* _Task directions_
Copy the data below word for word, starting at the line containing "left hip: (341, 342, 4)" and ending at the line containing "right knee: (631, 565, 26)", with both of those lines included.

* _Excerpted records_
____________
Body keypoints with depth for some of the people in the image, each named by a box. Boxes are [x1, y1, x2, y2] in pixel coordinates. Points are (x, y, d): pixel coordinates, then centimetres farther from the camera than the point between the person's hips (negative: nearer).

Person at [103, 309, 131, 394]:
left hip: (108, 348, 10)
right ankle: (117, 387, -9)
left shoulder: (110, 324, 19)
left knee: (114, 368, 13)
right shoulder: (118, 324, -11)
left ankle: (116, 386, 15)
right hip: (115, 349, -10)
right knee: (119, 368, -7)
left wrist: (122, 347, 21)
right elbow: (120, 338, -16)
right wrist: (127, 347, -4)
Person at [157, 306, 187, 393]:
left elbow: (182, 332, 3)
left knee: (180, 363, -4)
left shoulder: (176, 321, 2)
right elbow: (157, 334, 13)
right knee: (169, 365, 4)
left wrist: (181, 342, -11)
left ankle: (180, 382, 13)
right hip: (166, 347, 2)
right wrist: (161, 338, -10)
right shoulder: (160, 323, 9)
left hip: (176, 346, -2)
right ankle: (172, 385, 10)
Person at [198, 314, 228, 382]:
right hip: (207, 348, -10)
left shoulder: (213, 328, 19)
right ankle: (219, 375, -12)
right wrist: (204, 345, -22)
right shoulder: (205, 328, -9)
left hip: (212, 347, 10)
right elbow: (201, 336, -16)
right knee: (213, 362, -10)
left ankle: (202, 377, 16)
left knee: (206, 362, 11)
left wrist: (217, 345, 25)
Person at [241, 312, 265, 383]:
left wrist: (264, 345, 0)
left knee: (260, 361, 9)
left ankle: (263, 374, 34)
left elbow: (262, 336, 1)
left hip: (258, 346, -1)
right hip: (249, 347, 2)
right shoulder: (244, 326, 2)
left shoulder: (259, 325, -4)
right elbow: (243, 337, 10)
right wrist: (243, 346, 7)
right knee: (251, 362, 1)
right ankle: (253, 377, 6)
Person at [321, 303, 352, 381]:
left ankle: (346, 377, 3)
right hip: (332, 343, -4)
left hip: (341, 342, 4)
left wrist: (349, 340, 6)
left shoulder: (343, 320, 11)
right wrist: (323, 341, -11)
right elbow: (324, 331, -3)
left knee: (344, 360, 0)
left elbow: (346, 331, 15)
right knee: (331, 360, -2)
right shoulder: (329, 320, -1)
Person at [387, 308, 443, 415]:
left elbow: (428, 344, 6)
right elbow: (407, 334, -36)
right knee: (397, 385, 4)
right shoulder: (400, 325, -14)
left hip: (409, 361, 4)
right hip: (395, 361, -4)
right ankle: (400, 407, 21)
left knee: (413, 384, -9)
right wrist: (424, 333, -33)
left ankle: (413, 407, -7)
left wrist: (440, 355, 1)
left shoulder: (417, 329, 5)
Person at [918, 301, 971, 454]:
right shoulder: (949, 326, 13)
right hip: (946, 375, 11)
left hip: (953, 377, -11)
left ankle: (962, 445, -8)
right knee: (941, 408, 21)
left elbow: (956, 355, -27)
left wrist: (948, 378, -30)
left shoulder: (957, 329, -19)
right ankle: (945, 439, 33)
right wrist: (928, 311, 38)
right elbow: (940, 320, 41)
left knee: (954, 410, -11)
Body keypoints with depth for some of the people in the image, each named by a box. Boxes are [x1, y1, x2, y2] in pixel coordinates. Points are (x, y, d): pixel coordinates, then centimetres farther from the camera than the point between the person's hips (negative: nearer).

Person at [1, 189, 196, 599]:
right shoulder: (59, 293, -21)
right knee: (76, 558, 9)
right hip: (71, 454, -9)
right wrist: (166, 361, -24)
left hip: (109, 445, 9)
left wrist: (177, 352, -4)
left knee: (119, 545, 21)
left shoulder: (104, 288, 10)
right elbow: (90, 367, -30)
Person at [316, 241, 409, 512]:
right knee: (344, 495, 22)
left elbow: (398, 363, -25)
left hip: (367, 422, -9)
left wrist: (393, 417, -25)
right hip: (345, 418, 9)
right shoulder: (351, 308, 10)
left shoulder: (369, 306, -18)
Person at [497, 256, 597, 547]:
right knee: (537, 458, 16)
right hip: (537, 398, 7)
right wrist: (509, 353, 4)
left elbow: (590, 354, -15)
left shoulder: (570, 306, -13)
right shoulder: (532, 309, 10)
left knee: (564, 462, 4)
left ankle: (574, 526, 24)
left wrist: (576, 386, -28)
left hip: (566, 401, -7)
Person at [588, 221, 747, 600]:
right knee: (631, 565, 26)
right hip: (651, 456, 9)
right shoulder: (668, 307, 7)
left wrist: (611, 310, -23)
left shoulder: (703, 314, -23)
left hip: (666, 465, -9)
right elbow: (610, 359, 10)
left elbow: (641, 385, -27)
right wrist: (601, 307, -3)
____________
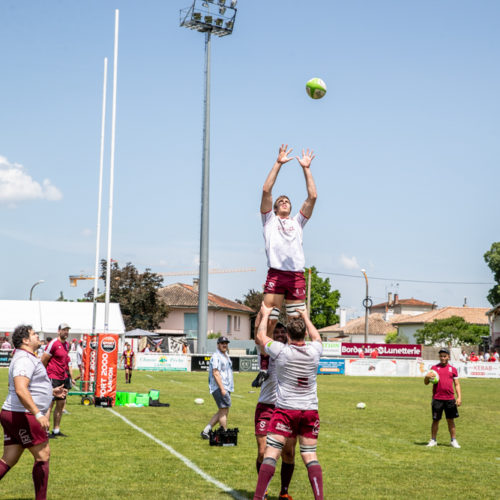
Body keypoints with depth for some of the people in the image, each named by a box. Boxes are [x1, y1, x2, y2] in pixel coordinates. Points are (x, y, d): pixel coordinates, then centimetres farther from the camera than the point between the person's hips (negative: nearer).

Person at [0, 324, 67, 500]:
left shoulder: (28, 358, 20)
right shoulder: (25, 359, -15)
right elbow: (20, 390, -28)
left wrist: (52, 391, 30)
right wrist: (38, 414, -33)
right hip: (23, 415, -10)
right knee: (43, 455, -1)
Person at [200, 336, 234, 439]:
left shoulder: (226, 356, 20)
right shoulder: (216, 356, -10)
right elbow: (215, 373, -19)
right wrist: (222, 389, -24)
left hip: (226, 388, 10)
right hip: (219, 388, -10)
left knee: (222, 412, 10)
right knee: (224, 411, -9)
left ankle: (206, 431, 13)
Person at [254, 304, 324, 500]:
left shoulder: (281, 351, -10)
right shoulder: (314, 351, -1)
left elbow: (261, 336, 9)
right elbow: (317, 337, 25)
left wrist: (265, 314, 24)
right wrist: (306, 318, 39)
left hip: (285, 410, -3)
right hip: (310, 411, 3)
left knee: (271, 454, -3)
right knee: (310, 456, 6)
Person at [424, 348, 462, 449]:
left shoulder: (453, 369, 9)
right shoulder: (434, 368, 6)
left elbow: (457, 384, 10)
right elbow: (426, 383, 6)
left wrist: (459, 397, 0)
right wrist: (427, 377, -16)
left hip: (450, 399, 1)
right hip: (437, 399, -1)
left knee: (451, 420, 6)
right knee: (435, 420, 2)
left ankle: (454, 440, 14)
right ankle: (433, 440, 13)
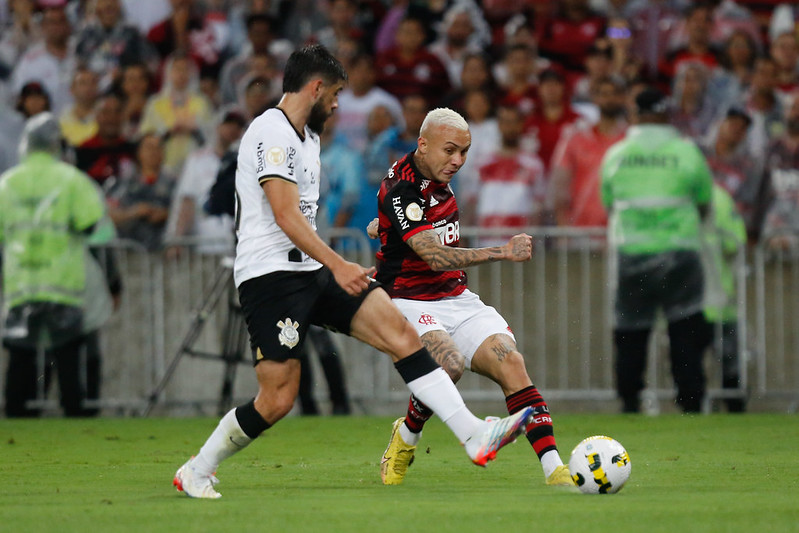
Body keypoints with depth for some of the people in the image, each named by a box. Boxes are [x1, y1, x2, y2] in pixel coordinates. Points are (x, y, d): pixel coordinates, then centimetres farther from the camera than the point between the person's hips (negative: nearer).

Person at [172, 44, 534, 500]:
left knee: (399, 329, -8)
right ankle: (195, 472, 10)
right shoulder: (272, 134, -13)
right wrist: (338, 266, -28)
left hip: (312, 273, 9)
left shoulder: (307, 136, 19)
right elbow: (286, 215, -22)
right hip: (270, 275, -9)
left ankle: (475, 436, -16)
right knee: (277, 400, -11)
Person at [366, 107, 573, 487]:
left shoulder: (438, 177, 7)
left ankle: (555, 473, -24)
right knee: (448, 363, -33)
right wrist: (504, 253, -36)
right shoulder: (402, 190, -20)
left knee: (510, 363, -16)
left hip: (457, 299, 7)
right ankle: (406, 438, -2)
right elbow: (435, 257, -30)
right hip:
____________
* _Result of the exercise_
left hip: (341, 342, 4)
left wrist: (349, 340, 6)
left shoulder: (343, 320, 11)
right wrist: (323, 341, -11)
right elbow: (324, 331, -3)
left knee: (344, 360, 0)
left elbow: (346, 331, 15)
right knee: (331, 360, -2)
right shoulder: (329, 320, -1)
Person at [387, 308, 443, 415]:
left elbow: (428, 344, 6)
right elbow: (407, 334, -36)
right knee: (397, 385, 4)
right shoulder: (400, 325, -14)
left hip: (409, 361, 4)
right hip: (395, 361, -4)
right ankle: (400, 407, 21)
left knee: (413, 384, -9)
right wrist: (424, 333, -33)
left ankle: (413, 407, -7)
left wrist: (440, 355, 1)
left shoulder: (417, 329, 5)
Person at [918, 301, 971, 454]:
right shoulder: (949, 326, 13)
right hip: (946, 375, 11)
left hip: (953, 377, -11)
left ankle: (962, 445, -8)
right knee: (941, 408, 21)
left elbow: (956, 355, -27)
left wrist: (948, 378, -30)
left shoulder: (957, 329, -19)
right ankle: (945, 439, 33)
right wrist: (928, 311, 38)
right elbow: (940, 320, 41)
left knee: (954, 410, -11)
Body keypoints with depth for some of the people in the image, each named by a box. Boxes are [x1, y1, x2, y2] in pixel coordinates. Points are (x, y, d): pixel coordinates, then centimetres farther from the camera than the point between the person's hips (negative: nearer).

Person at [1, 189, 196, 599]:
right shoulder: (59, 293, -21)
right knee: (76, 558, 9)
right hip: (71, 454, -9)
right wrist: (166, 361, -24)
left hip: (109, 445, 9)
left wrist: (177, 352, -4)
left knee: (119, 545, 21)
left shoulder: (104, 288, 10)
right elbow: (90, 367, -30)
Person at [316, 241, 409, 512]:
right knee: (344, 495, 22)
left elbow: (398, 363, -25)
left hip: (367, 422, -9)
left wrist: (393, 417, -25)
right hip: (345, 418, 9)
right shoulder: (351, 308, 10)
left shoulder: (369, 306, -18)
Person at [497, 256, 597, 547]:
right knee: (537, 458, 16)
right hip: (537, 398, 7)
right wrist: (509, 353, 4)
left elbow: (590, 354, -15)
left shoulder: (570, 306, -13)
right shoulder: (532, 309, 10)
left knee: (564, 462, 4)
left ankle: (574, 526, 24)
left wrist: (576, 386, -28)
left hip: (566, 401, -7)
Person at [588, 221, 747, 600]:
right knee: (631, 565, 26)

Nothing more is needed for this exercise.